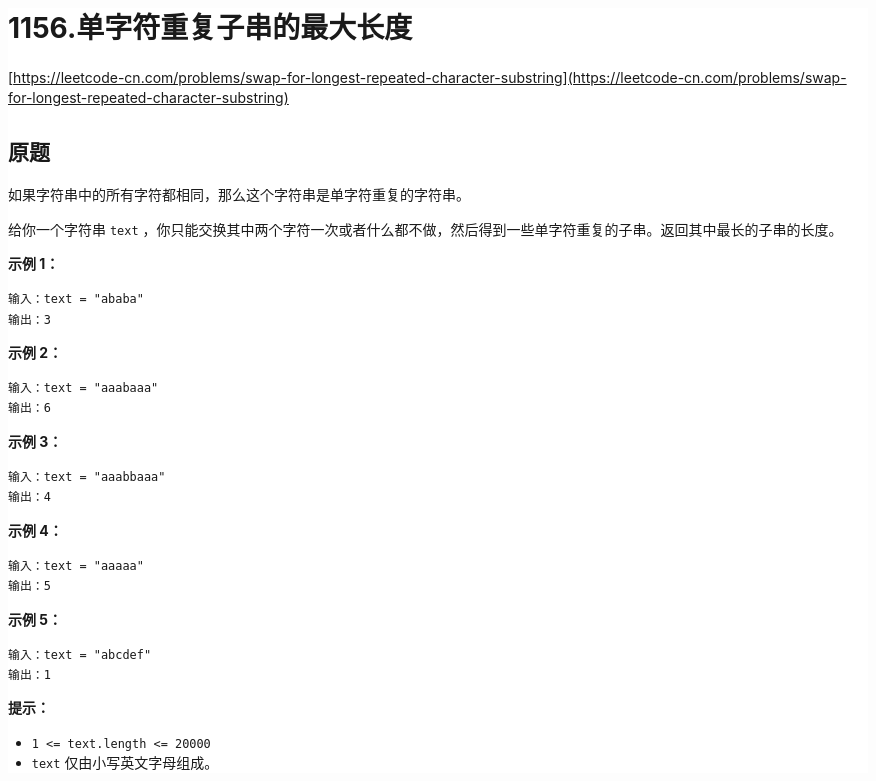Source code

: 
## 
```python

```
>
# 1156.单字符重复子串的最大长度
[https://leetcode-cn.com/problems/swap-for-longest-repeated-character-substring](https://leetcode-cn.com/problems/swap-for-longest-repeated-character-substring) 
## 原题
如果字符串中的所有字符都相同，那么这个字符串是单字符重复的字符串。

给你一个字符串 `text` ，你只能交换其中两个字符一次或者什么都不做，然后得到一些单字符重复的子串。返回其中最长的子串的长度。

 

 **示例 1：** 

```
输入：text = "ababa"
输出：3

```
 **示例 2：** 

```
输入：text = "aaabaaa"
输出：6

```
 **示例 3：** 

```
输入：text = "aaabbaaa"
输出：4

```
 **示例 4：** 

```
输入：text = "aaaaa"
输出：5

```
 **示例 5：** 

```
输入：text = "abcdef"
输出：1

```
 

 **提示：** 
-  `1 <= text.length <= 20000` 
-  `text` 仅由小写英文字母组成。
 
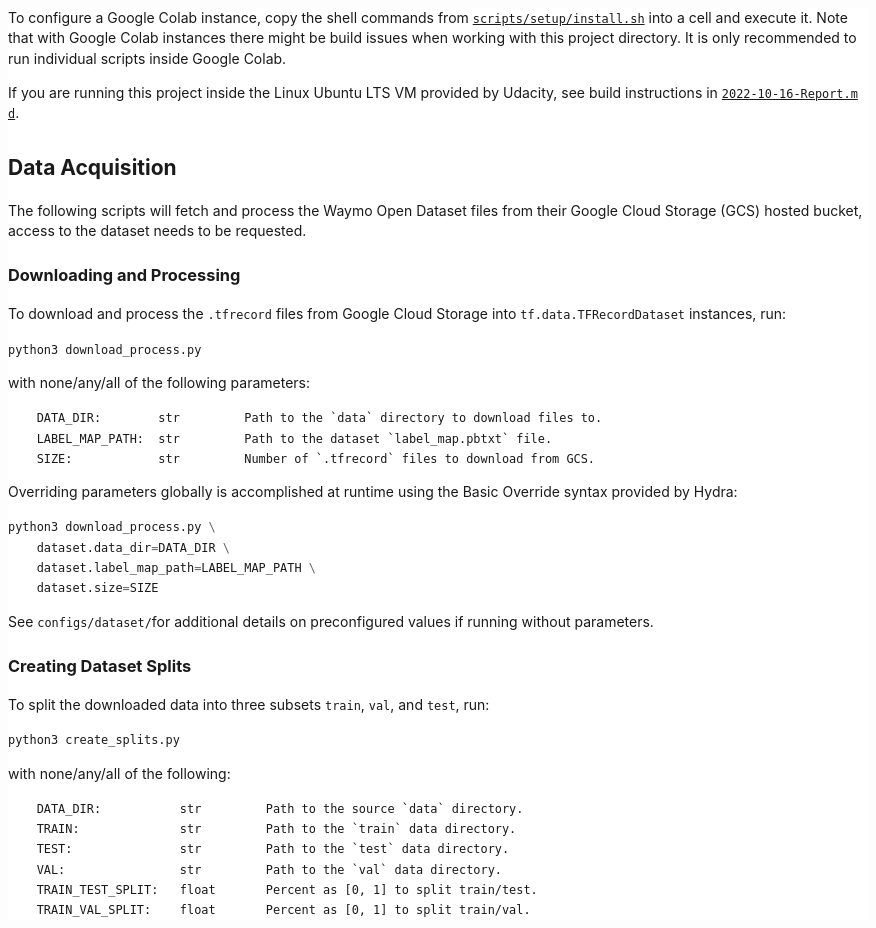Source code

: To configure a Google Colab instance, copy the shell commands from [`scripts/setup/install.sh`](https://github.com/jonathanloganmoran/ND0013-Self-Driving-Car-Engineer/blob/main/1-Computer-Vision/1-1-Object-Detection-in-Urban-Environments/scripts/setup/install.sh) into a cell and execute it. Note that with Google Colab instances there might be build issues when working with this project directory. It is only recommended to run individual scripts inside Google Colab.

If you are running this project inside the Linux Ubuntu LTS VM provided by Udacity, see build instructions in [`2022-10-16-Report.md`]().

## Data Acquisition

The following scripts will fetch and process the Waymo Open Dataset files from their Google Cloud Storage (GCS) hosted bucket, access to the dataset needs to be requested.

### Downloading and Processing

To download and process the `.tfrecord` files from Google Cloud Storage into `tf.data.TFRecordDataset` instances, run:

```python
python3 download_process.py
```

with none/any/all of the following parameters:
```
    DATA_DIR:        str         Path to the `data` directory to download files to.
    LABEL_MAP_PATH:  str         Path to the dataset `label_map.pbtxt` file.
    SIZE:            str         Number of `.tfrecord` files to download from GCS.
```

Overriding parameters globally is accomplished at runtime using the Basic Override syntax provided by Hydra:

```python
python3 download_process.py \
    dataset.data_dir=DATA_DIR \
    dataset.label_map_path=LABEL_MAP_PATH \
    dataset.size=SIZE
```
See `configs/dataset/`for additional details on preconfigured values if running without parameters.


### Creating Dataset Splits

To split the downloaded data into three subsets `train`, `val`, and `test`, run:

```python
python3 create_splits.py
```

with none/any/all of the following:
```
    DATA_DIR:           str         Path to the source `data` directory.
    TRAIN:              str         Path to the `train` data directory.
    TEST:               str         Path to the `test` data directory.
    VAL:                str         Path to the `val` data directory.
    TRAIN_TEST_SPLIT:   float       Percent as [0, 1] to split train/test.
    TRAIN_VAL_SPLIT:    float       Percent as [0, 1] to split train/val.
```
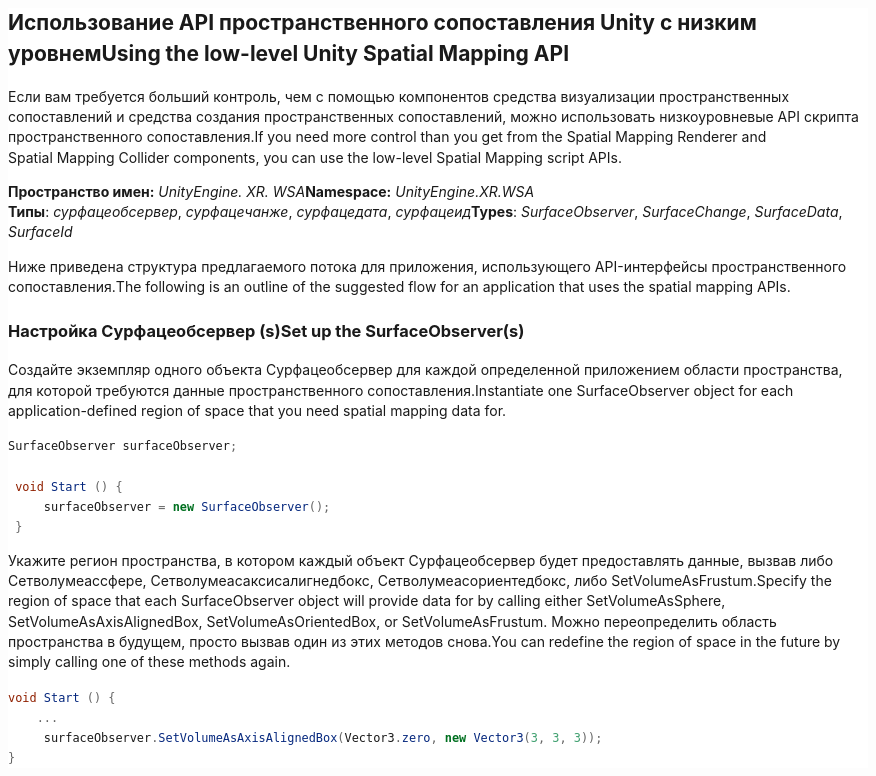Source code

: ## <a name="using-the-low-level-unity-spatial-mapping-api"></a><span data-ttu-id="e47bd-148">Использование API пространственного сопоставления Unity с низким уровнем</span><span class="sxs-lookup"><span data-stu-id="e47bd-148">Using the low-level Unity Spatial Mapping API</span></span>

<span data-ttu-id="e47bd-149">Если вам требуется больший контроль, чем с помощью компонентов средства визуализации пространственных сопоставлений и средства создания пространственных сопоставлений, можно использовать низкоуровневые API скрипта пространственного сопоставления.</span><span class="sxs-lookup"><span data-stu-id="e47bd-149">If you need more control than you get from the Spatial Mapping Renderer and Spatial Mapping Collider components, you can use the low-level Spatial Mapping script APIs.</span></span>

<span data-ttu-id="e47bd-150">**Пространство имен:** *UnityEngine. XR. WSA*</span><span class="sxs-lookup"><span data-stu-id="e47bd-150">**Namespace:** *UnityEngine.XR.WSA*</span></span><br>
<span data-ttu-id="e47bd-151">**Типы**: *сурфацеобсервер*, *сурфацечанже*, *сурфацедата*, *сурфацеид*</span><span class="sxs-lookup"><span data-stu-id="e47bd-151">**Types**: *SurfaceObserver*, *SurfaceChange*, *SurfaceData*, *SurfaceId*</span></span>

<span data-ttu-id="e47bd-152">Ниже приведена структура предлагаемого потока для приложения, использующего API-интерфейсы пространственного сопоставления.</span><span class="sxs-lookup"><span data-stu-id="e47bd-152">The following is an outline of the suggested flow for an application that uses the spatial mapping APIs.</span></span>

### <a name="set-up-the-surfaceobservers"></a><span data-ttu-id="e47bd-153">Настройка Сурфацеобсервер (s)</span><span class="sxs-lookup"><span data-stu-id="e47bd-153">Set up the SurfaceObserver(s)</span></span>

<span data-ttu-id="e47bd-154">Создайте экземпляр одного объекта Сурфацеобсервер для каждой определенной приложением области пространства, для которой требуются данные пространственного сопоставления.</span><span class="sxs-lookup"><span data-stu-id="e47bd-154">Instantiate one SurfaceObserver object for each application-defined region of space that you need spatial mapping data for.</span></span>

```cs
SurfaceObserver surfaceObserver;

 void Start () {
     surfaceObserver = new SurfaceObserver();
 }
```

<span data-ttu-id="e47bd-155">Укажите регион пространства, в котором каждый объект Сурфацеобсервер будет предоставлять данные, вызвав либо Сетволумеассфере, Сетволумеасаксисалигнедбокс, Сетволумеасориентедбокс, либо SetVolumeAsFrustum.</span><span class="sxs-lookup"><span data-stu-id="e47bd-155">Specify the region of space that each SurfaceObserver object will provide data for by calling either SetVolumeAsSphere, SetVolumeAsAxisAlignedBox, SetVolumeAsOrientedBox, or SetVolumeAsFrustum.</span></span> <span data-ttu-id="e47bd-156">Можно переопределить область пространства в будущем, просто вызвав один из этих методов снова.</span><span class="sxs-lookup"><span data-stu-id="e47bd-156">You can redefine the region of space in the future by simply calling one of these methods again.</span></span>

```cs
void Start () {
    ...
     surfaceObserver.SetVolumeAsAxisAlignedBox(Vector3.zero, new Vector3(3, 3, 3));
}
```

================================

**HOW TO COMPLETE THIS TASK:** The word "using" appears in some lines of the listing. Give the number of those lines, and only that.

**OUTPUT FOR THIS TASK:** 2